For those who watched with bated breath, hoping for a David to fell the Goliath of political godfatherism, Fubara’s surrender is a bitter, cold, and calculated betrayal of the very people he once claimed to represent.
The Architect of His Own Demise
To understand Fubara’s downfall, one must look at his origin. He was never a grassroots titan or a man of the people. His ascent to the Brick House was not predicated on an ideological manifesto or a history of public service, but on a currency that is the bane of our democracy: absolute, unquestioning sycophancy.
As the Accountant-General of Rivers State, his primary qualification was his utility as a vault-keeper for the vast, illicit wealth of his predecessor and eventual tormentor, Nyesom Wike.

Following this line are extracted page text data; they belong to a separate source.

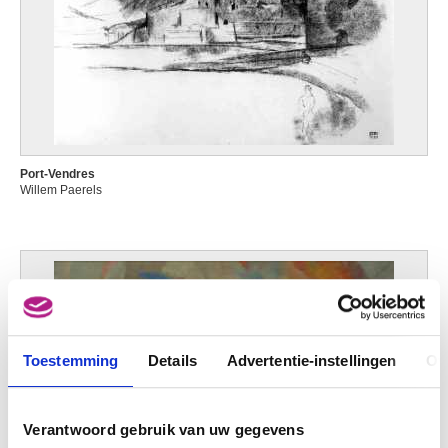
Port-Vendres
Willem Paerels
Toestemming
Details
Advertentie-instellingen
Ov
Verantwoord gebruik van uw gegevens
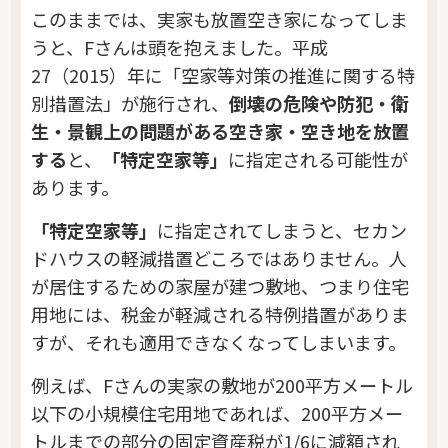
このままでは、実家も放置空き家になってしま
うと、Fさんは頭を抱えました。平成
27（2015）年に「空家等対策の推進に関する特
別措置法」が施行され、
倒壊の危険や防犯・衛
生・景観上の問題がある空き家・空き地を放置
する
と、
「特定空家等」
に指定される可能性が
あります。
「特定空家等」
に指定されてしまうと、セカン
ドハウスの軽減措置どころではありません。人
が居住するための家屋が建つ敷地、つまり住宅
用地には、税金が軽減される特例措置がありま
すが、それも適用できなくなってしまいます。
例えば、Fさんの実家の敷地が200平方メートル
以下の小規模住宅用地であれば、200平方メー
トルまでの部分の固定資産税が1/6に減額され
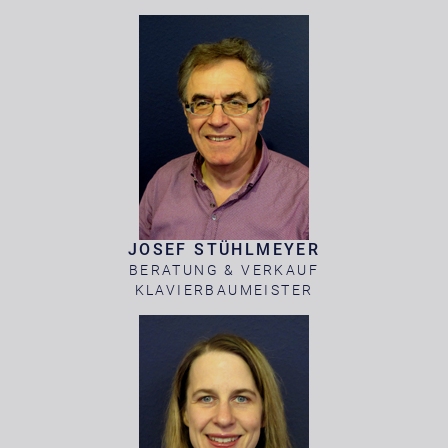
JOSEF STÜHLMEYER
BERATUNG & VERKAUF
KLAVIERBAUMEISTER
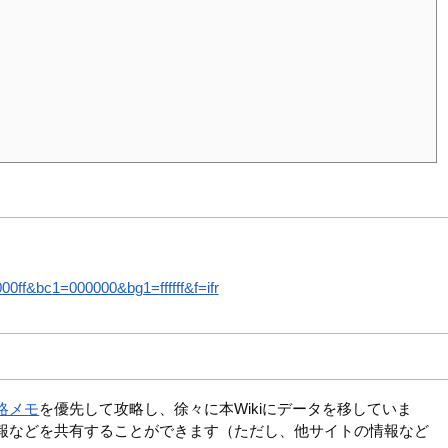
ff&bc1=000000&bg1=ffffff&f=ifr
略メモ
を優先して攻略し、徐々に本Wikiにデータを移していま
報などを共有することができます（ただし、他サイトの情報など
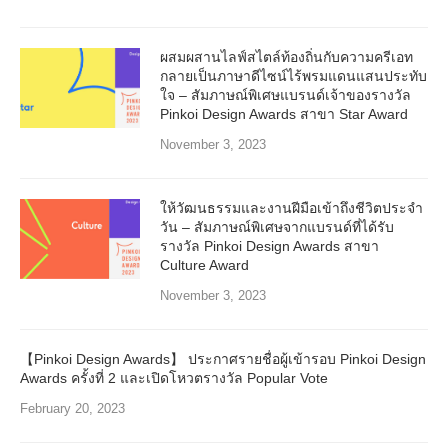
ผสมผสานไลฟ์สไตล์ท้องถิ่นกับความครีเอท
กลายเป็นภาษาดีไซน์ไร้พรมแดนแสนประทับ
ใจ – สัมภาษณ์พิเศษแบรนด์เจ้าของรางวัล
Pinkoi Design Awards สาขา Star Award
November 3, 2023
ให้วัฒนธรรมและงานฝีมือเข้าถึงชีวิตประจำ
วัน – สัมภาษณ์พิเศษจากแบรนด์ที่ได้รับ
รางวัล Pinkoi Design Awards สาขา
Culture Award
November 3, 2023
【Pinkoi Design Awards】 ประกาศรายชื่อผู้เข้ารอบ Pinkoi Design
Awards ครั้งที่ 2 และเปิดโหวตรางวัล Popular Vote
February 20, 2023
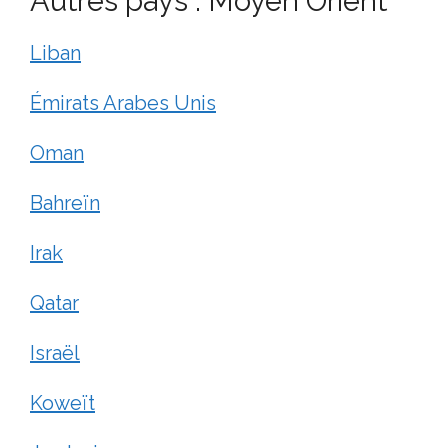
Autres pays : Moyen Orient
Liban
Émirats Arabes Unis
Oman
Bahreïn
Irak
Qatar
Israël
Koweït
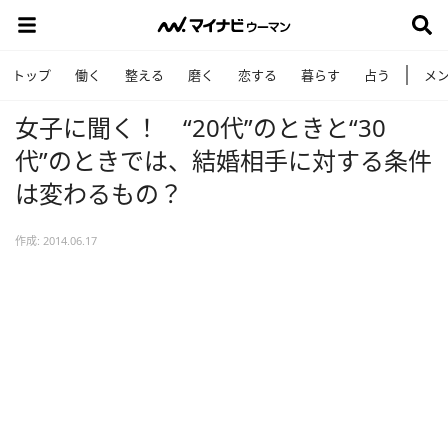
トップ
働く
整える
磨く
恋する
暮らす
占う
メ
女子に聞く！ “20代”のときと“30
代”のときでは、結婚相手に対する条件
は変わるもの？
作成: 2014.06.17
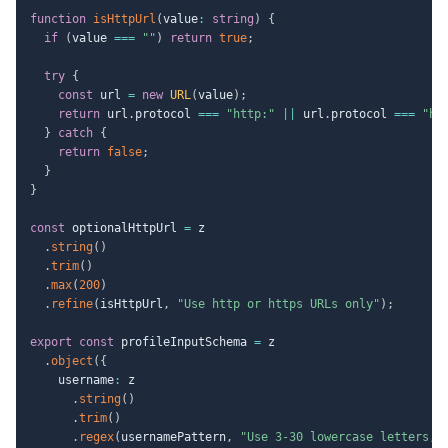
function
isHttpUrl
(
value
:
string
)
{
if
(
value 
===
""
)
return
true
;
try
{
const
 url 
=
new
URL
(
value
)
;
return
 url
.
protocol 
===
"http:"
||
 url
.
protocol 
===
"ht
}
catch
{
return
false
;
}
}
const
 optionalHttpUrl 
=
 z

.
string
(
)
.
trim
(
)
.
max
(
200
)
.
refine
(
isHttpUrl
,
"Use http or https URLs only"
)
;
export
const
 profileInputSchema 
=
 z

.
object
(
{
    username
:
 z

.
string
(
)
.
trim
(
)
.
regex
(
usernamePattern
,
"Use 3-30 lowercase letters, 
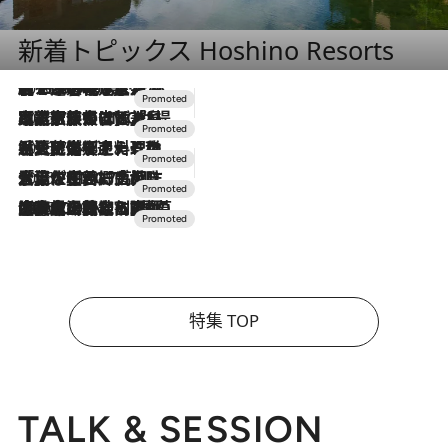
新着トピックス Hoshino Resorts
2026.8.7
【トンボの足水浴】ヒノキの香りに包まれて涼感マックス！約13℃の湧水かけ流しを避暑地「星野温泉 トンボの湯」で体験
2026.7.31
【ホテル帰省】という選択肢をOMOが提案。家族とほどよい距離を保つには「昼は実家、夜は気兼ねなくホテルで！」
2026.7.24
【夏限定ディナーコース】旬を迎える稚鮎や花ズッキーニなどをイタリア・トスカーナの郷土料理の手法で満喫！
2026.7.17
「土佐和ハーブかき氷」がOMO7高知に登場！生姜、山椒、大葉など目にも舌にも涼を呼ぶ郷土の味
2026.7.10
NEW OPEN！【界 草津】名湯の地に誕生。趣の異なる2種の温泉と上州ならではの会席・蕎麦割烹など美食を味わう究極の癒やし旅
特集 TOP
TALK & SESSION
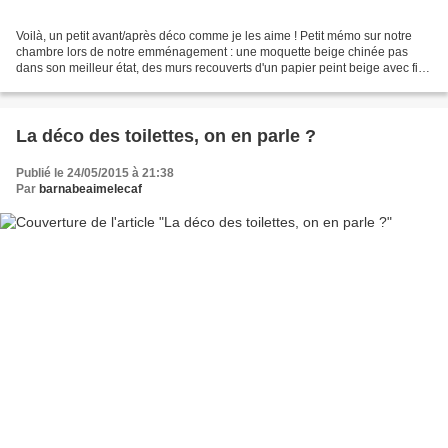
Voilà, un petit avant/après déco comme je les aime ! Petit mémo sur notre
chambre lors de notre emménagement : une moquette beige chinée pas
dans son meilleur état, des murs recouverts d'un papier peint beige avec fil
tissé très viellot mais pas rétro,...
La déco des toilettes, on en parle ?
Publié le 24/05/2015 à 21:38
Par
barnabeaimelecaf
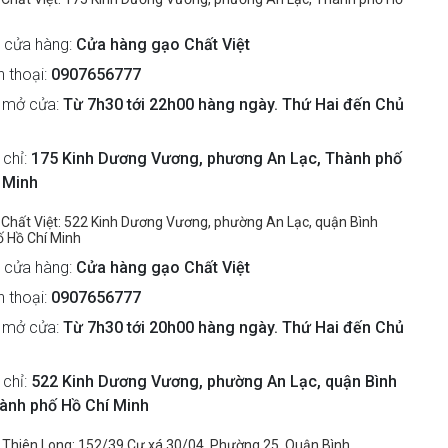
 cửa hàng:
Cửa hàng gạo Chất Việt
n thoại:
0907656777
 mở cửa:
Từ 7h30 tới 22h00 hàng ngày. Thứ Hai đến Chủ
 chỉ:
175 Kinh Dương Vương, phương An Lạc, Thành phố
 Minh
Chất Việt: 522 Kinh Dương Vương, phường An Lạc, quận Bình
ố Hồ Chí Minh
 cửa hàng:
Cửa hàng gạo Chất Việt
n thoại:
0907656777
 mở cửa:
Từ 7h30 tới 20h00 hàng ngày. Thứ Hai đến Chủ
 chỉ:
522 Kinh Dương Vương, phường An Lạc, quận Bình
hành phố Hồ Chí Minh
Thiên Long: 152/39 Cư xá 30/04, Phường 25, Quận Bình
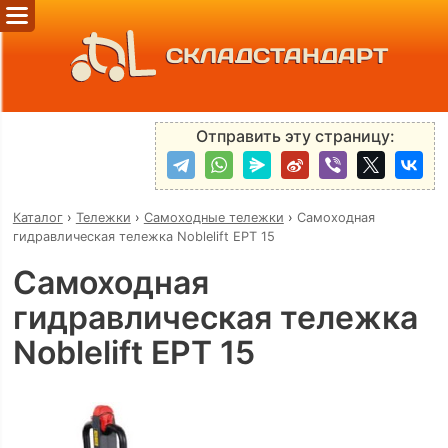
СКЛАДСТАНДАРТ
Отправить эту страницу:
Каталог
›
Тележки
›
Самоходные тележки
›
Самоходная
гидравлическая тележка Noblelift EPT 15
Самоходная
гидравлическая тележка
Noblelift EPT 15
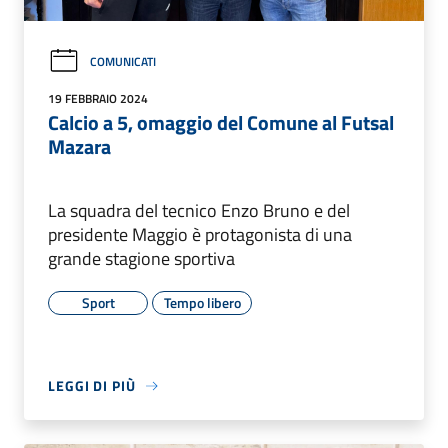
COMUNICATI
19 FEBBRAIO 2024
Calcio a 5, omaggio del Comune al Futsal
Mazara
La squadra del tecnico Enzo Bruno e del
presidente Maggio è protagonista di una
grande stagione sportiva
Sport
Tempo libero
LEGGI DI PIÙ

He was the protégé, the safe pair of hands chosen precisely because he was perceived as a man without an ego—a man who would fold his arms and watch as his benefactor rode roughshod over the state’s resources and political architecture.
Fubara was a creature of a corrupt bargain, a secret agreement made in the dark corners of political clubs, and he entered the governorship with the shackles of that servitude already locked firmly around his ankles.
A Seminar in Weakness
The political tension between Wike and Fubara has been a spectacle of agonizing asymmetry. How does a sitting governor, possessing the formidable machinery of the state, allow a Minister—a man operating from the comfort of Abuja—to treat him like a glorified errand boy? It is a question that defies logic and speaks volumes about Fubara’s fundamental deficit in leadership.
While the people of Rivers State looked for a leader to break the cycle of godfatherism, they instead found an accountant who tried to balance the books of his own political survival with the currency of appeasement. He was a tragic case study in how not to be a governor.
His deliberate and strategic silence, which he recently invoked to dress his cowardice in the robes of statesmanship, was nothing more than a deer-in-the-headlights paralysis. You cannot fight a tiger with a feather duster, and you certainly cannot outmaneuver a master strategist like Wike by playing the role of a pious, submissive protégé.
The Myth of Father Christmas
There is a profound naivety in Fubara’s stance that he was somehow wronged by a godfather who expected a return. Politics in Nigeria is rarely altruistic; it is transactional. Fubara knew exactly who Wike was from day one. Wike is not Father Christmas, and he never claimed to be.
To enter into a partnership with a man of such insatiable political hunger while lacking the stomach for a war of attrition was a suicidal blunder. Fubara’s expectation that he could be a governor while remaining a shadow was a fantasy that collapsed under the weight of political reality.
The Final Fade: A Legacy of Opportunism
By withdrawing from the APC primaries, Fubara has effectively committed political hara-kiri. His supporters, who rallied behind the banner of resistance, have been left stranded in the cold, their hopes discarded like campaign flyers after a lost election. He has effectively faded from the consciousness of a people who once looked to him as a possible catalyst for change.
The recent court ruling—which clarified that political party membership and registration remain fluid—offered him a sliver of opportunity to pivot, to find a new platform, or to wage a true, scorched-earth war against the forces that have caged him. But Fubara seems to have chosen the path of least resistance.
If he truly bows out now, without a fight, he will not be remembered as a victim of a cruel godfather. He will be remembered as a spineless opportunist: a man who was handed power on a platter of gold, who lacked the character to defend it, and who ultimately allowed himself to be used as a burnt offering on the altar of his predecessor’s ego.
History is rarely kind to those who are conquered without a struggle. Fubara came, he saw, and he was consumed by the very machine he helped build. The tragedy is not that he lost; the tragedy is that he never truly began to lead.